_原文摘录_
题目大意 ： 给n个01串，有的地方是？，问在所有情况下建出trie树后节点个数的和

• trie树节点个数其实就是不同的前缀个数（含空串），而n只有20，可以子集反演

• 定义f[i]表示在集合里的串的最长公共前缀比i大的情况数，转移的话就是如果这一位全是？，那么f[i]=2f[i-1],如果有0也有1，说明最长公共前缀不可能有这么长，f[i]=0，否则的话可以将？改为0或1，所以f[i]=f[i-1]

Code

Show Code

#include <cstdio>
#include <cstring>
#include <algorithm>

using namespace std;
const int N = 55, M = 998244353;

char c[N][N];
int n, len[N], tot, f[N*N], a[N], p[N*N], ans;

int main() {
    scanf("%d", &n); 
    for (int i = 1; i <= n; ++i) {
        scanf("%s", c[i] + 1);
        len[i] = strlen(c[i] + 1);
        for (int j = 1; j <= len[i]; ++j)

_练习任务_
A: 请原样返回这篇题解中从“char c[N][N];”开始，一直到“<= len[i]; ++j)”为止的全部内容。
B: 根据这篇题解回答下列问题，每行一题：
(i) 题解中说 n 只有多大？
(ii) 代码里常量 M 的值是多少？
(iii) 如果某一位全是？，f[i] 怎样转移？
C: 判断以下说法是否与这篇题解一致，每条回答“是”或“否”，并原文引出判断依据：
(i) trie树的节点个数等于不同前缀的个数，不含空串。
(ii) 如果某一位既有0也有1，则 f[i]=0。
(iii) 代码中常量 N 设为 20。

_数据摘录_
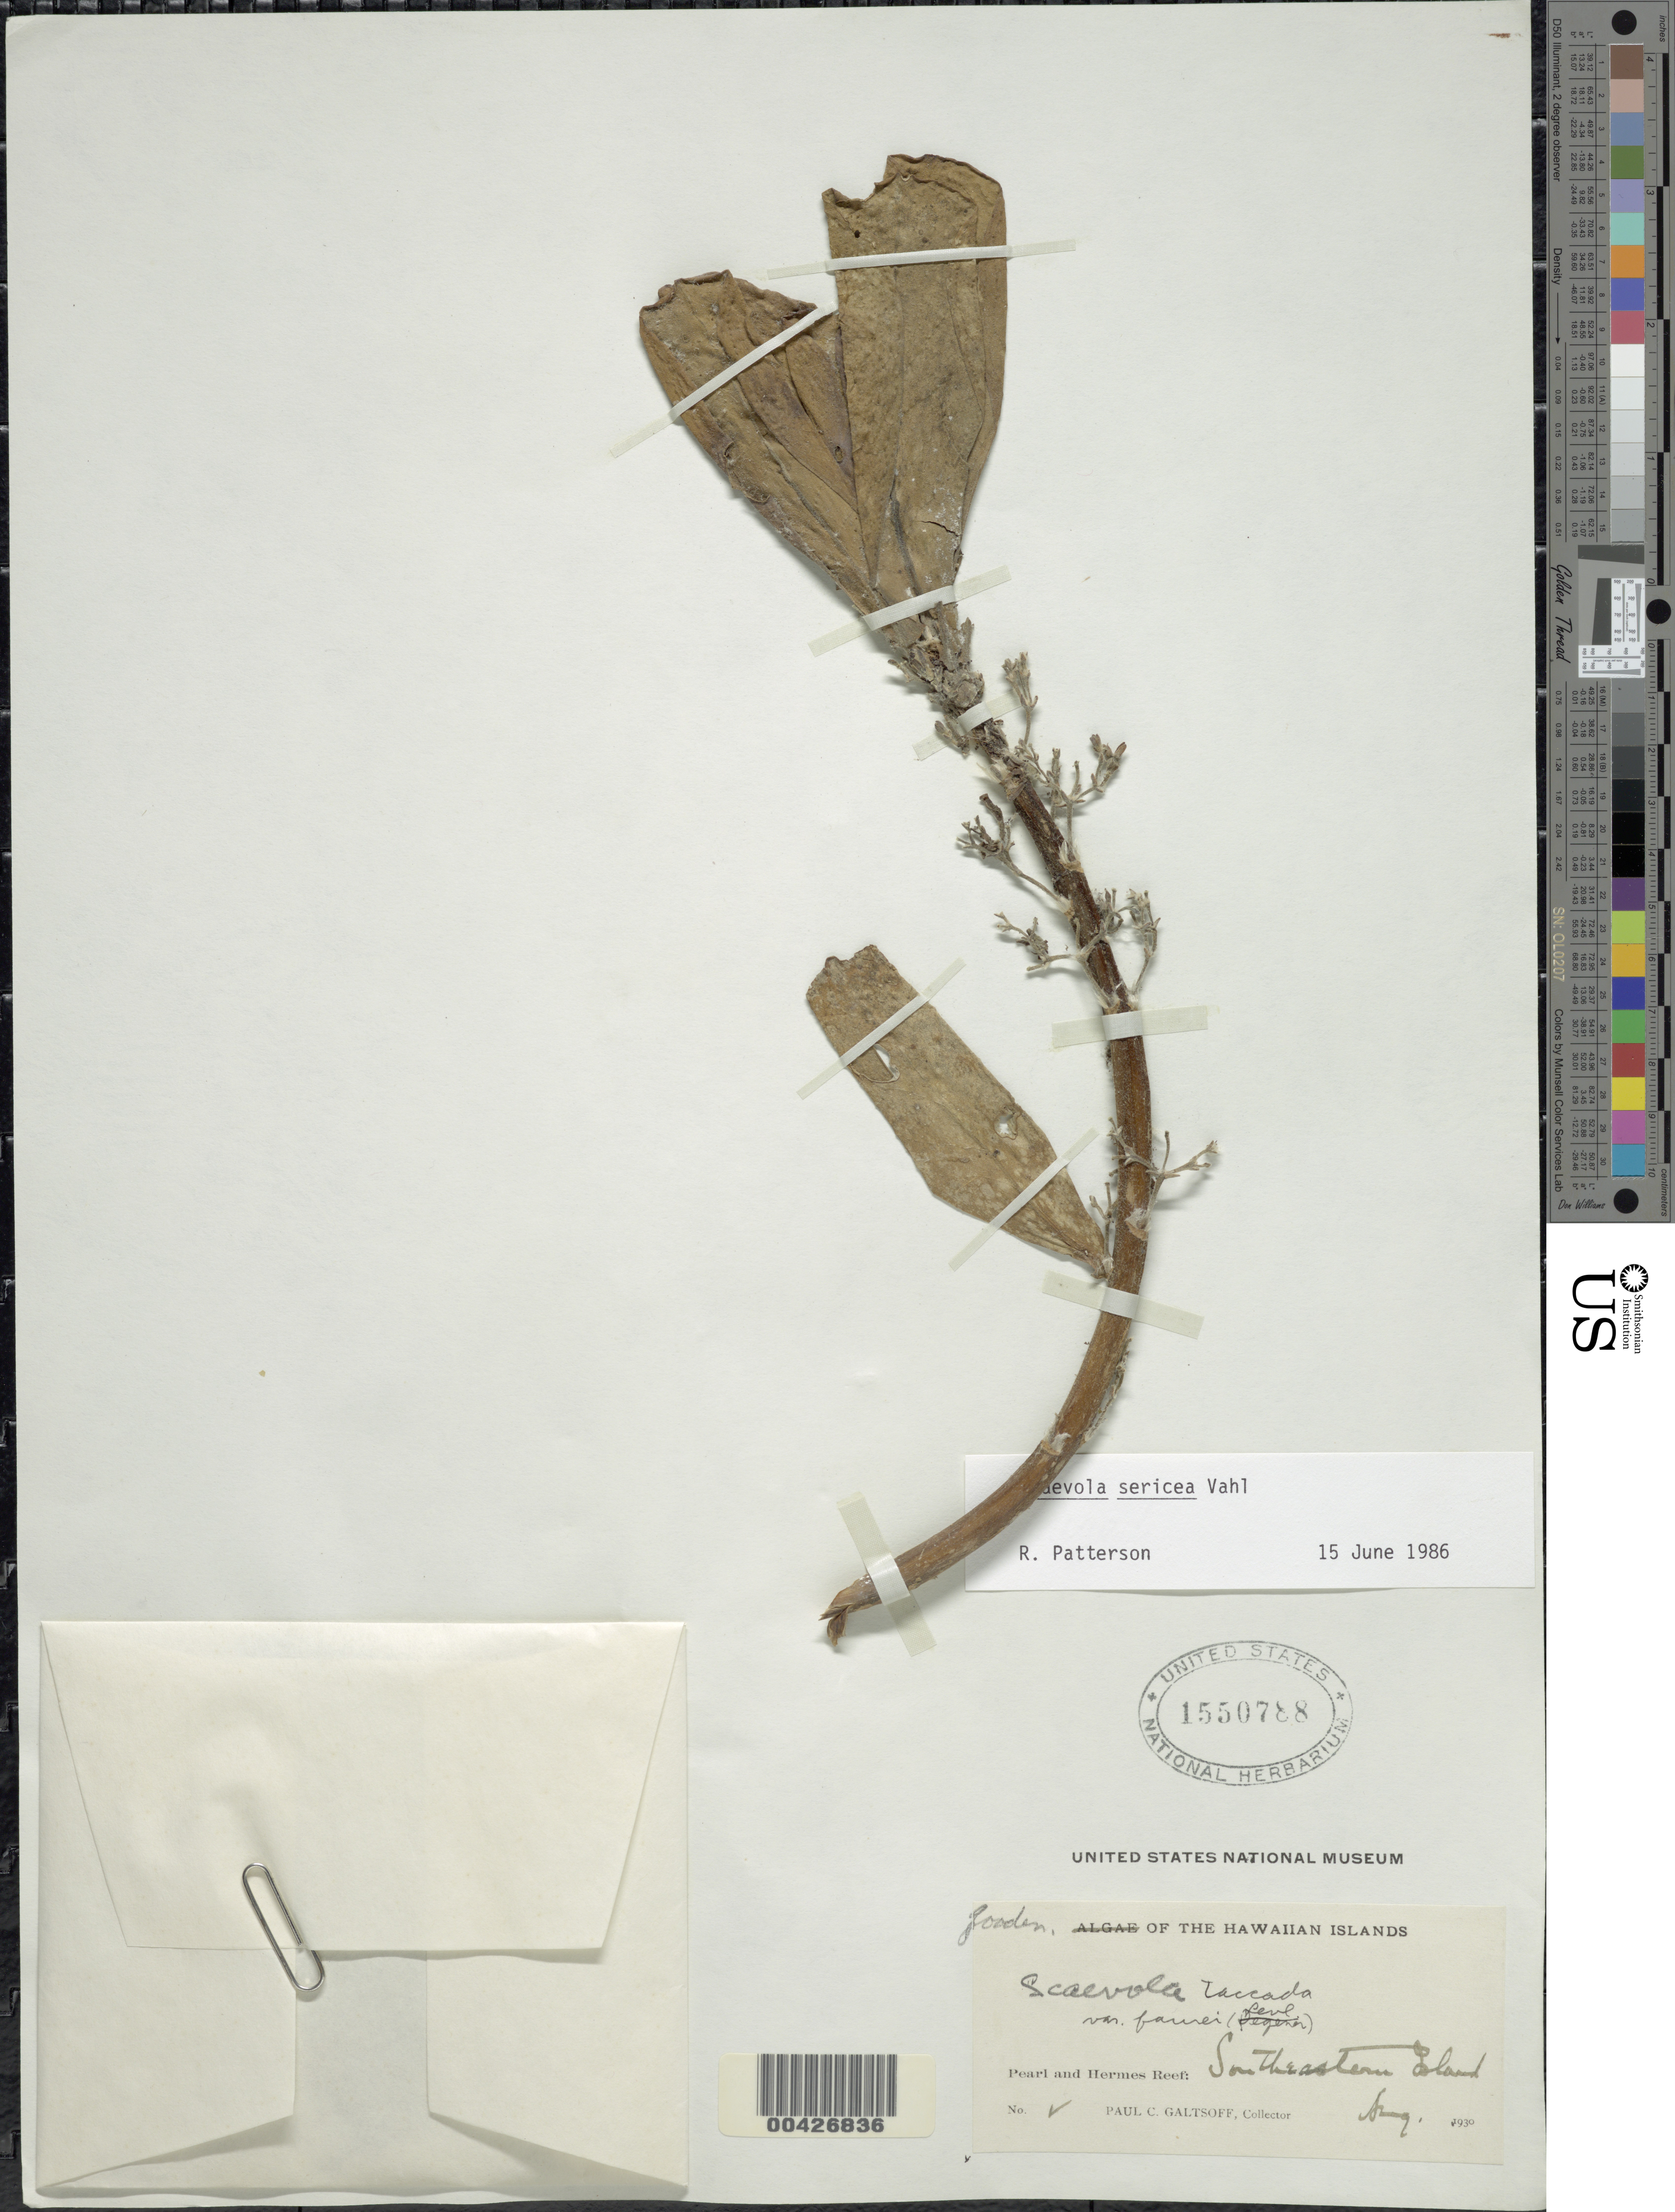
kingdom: Plantae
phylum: Tracheophyta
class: Magnoliopsida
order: Asterales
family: Goodeniaceae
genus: Scaevola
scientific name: Scaevola taccada var. taccada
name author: (Gaertn.) Roxb.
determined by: Wagner, W. L., (BOT), Smithsonian Institution - National Museum of Natural History (UNITED STATES)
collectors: P. Galtsoff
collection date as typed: Aug 1930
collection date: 1930-08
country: United States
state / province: Hawaii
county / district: Honolulu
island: Pearl and Hermes Atoll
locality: Southeastern Islet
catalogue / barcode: US 1550788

_参考答案_
A:
char c[N][N];
int n, len[N], tot, f[N*N], a[N], p[N*N], ans;

int main() {
    scanf("%d", &n); 
    for (int i = 1; i <= n; ++i) {
        scanf("%s", c[i] + 1);
        len[i] = strlen(c[i] + 1);
        for (int j = 1; j <= len[i]; ++j)

B:
(i) 20
(ii) 998244353
(iii) f[i]=2f[i-1]

C:
(i) 否：“trie树节点个数其实就是不同的前缀个数（含空串）”
(ii) 是：“如果有0也有1，说明最长公共前缀不可能有这么长，f[i]=0”
(iii) 否：“const int N = 55”